* **Excerpt**:
· · ·

A Comic of Media Headlines: ‘Home #1’ Advance Review

Writer: Julio Anta / Artist: Anna Wieszczyk / Image

Don’t stop me even if you’ve heard this one before, but I just read a comic that examines the ramifications of a migrant having superpowers. It’s a sentiment that has oft been repeated in the media, none more iconic that Superman himself. That being said, that premise certainly takes on a very different light and context in 2021, especially given the context of the last half decade. Home is Julio Anta’s attempt to paint an accurate picture of the world, while also allowing for just enough escapism to be optimistic.

For the vast majority of Home, it is a very grounded and unfortunately very familiar depiction of news headlines we became accustomed to. Families put in cages and kids separated from their parents. And Anta’s narration alongside Wieszczyk’s artwork paint a very heart-wrenching picture. It a goddamn near dystopian book that hurts all that much more due to the fact that a lot of the text is essentially ripped from the headlines. Anta’s juxtaposed the politically laden rhetoric alongside Mercedes and Juan Gomez sympathetically just struggling to survive the hard travel conditions.

· · ·

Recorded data
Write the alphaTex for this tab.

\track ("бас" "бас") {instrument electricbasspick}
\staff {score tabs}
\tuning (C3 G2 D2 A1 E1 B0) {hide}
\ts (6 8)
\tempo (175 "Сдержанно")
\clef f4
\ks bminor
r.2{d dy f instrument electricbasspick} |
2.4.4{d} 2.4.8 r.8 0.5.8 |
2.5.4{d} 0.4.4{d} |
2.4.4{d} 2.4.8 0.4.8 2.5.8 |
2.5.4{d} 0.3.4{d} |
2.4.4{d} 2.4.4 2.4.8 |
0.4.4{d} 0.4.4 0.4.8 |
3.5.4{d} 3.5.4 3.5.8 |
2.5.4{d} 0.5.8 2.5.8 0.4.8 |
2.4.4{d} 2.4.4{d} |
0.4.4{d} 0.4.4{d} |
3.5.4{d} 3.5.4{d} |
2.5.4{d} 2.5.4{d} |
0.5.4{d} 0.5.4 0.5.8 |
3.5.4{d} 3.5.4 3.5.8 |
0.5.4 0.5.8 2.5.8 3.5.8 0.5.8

· · ·

* **Your tasks**:
a) Answer these questions using the review of Home #1:
(i) Who is the artist on the comic?
(ii) In what year does the reviewer say the premise takes on a very different light?
(iii) Which two characters are shown struggling to survive the hard travel conditions?
b) Carry on writing the review of Home #1 from its final sentence.
The listing comes from a separate source, not from the review.

* **Answers by task**:
a)
(i) Anna Wieszczyk
(ii) 2021
(iii) Mercedes and Juan Gomez

b)
Wieszczyk draws these characters with such care and kindness and manages to very effectively convey the poor conditions the duo endured. They really help bring Anta’s allegory to life and make for a compelling story even before the fantastical elements.

We don’t get the inklings of the book’s superhero until the very end of the issue, which is fair given the limited series’ five issue run time. But you very much feel drawn into the story, and the added wrinkle in the last act will definitely hook you.

Home very much feels like a specific byproduct of the last few years. It is a comic that captures a very horrific part of modern history and does so with intent. Juan is another entry into a pantheon of asylum seekers with superpowers, and the fact remains that even though his story is just starting, we see the recurring trends of othering, of needing to be more, of just desperately wanting sanctuary, and being denied it. It’s a solid start, and I’m interested in seeing how it approaches both the human and superhuman aspects of the narrative.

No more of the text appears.